• [What the exercise asks] Check every line in the listing below for "Leading". Copy the ones where it occurs.
(Data for the task begins)
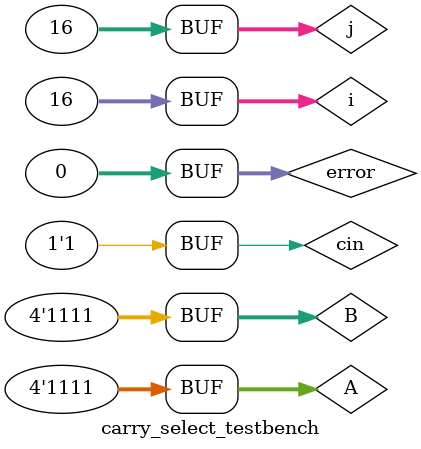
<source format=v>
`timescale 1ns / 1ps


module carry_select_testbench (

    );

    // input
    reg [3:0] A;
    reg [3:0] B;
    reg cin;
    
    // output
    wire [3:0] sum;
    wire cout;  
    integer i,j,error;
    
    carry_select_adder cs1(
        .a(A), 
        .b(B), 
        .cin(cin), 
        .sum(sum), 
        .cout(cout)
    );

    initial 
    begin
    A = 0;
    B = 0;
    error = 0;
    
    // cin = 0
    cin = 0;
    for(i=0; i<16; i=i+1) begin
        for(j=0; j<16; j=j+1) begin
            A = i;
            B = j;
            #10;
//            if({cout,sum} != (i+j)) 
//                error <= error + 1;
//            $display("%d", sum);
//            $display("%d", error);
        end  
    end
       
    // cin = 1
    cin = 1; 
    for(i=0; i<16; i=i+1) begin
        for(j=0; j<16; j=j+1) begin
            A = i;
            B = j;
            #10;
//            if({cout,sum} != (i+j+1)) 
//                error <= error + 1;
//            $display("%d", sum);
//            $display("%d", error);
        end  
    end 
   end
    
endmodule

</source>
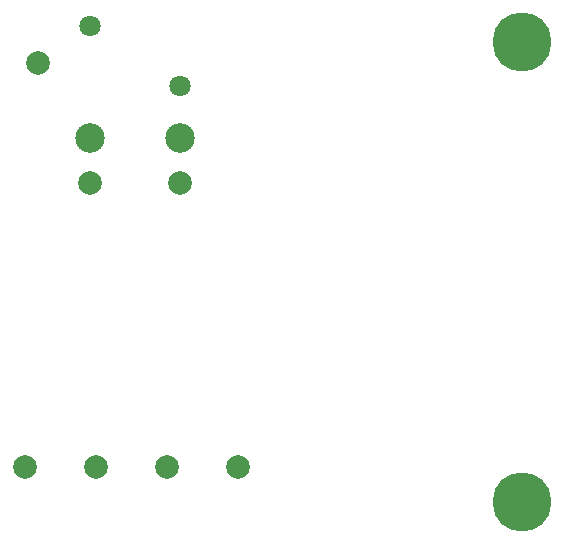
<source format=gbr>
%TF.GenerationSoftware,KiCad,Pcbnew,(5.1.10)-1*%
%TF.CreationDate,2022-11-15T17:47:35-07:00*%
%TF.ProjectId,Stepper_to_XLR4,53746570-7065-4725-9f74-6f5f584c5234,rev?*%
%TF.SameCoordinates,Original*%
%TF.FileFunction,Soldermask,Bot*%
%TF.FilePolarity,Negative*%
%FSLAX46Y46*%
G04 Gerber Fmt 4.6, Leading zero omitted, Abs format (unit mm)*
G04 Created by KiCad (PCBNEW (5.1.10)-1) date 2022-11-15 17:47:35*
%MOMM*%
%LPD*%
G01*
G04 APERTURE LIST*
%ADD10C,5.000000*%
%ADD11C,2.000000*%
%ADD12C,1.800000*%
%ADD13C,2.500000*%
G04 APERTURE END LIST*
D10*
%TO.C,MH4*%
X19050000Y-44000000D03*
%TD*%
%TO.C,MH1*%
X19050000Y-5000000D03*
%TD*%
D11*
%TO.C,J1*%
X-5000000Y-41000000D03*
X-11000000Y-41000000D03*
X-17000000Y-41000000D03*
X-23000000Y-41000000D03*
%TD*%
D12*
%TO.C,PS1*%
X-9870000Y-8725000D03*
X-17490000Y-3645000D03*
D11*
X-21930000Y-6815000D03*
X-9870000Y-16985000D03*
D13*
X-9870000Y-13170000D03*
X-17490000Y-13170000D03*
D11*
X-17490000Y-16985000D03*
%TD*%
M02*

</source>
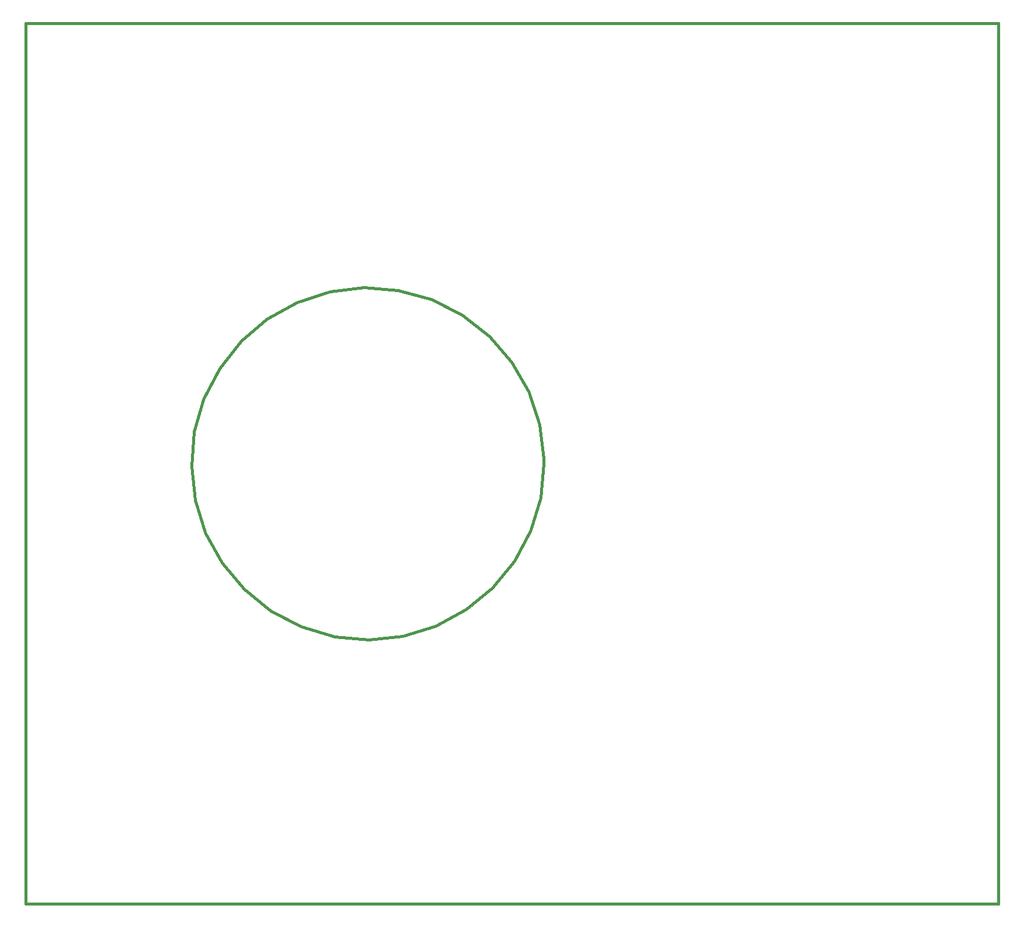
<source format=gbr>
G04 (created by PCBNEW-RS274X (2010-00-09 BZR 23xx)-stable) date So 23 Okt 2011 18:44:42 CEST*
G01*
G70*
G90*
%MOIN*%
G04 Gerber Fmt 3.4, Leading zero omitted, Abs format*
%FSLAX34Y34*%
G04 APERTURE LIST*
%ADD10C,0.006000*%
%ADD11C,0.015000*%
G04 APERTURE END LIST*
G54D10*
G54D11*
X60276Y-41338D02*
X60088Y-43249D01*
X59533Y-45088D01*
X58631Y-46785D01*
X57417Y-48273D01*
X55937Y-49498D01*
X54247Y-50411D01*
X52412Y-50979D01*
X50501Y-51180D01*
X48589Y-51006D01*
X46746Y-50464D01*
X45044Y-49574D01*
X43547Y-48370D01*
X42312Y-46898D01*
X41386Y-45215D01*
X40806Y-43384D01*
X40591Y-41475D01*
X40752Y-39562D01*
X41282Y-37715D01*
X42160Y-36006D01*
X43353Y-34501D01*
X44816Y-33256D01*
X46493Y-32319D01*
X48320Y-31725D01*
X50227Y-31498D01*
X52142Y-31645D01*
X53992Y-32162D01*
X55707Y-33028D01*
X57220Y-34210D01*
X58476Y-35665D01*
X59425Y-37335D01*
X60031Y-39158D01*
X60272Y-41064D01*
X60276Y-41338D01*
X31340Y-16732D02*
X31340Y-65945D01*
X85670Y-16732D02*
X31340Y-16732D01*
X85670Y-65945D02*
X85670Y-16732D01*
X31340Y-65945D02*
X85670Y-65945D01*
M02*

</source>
(Data for the task ends)
• [Solution]
G04 Gerber Fmt 4.6, Leading zero omitted, Abs format (unit mm)*
G04 Gerber Fmt 3.4, Leading zero omitted, Abs format*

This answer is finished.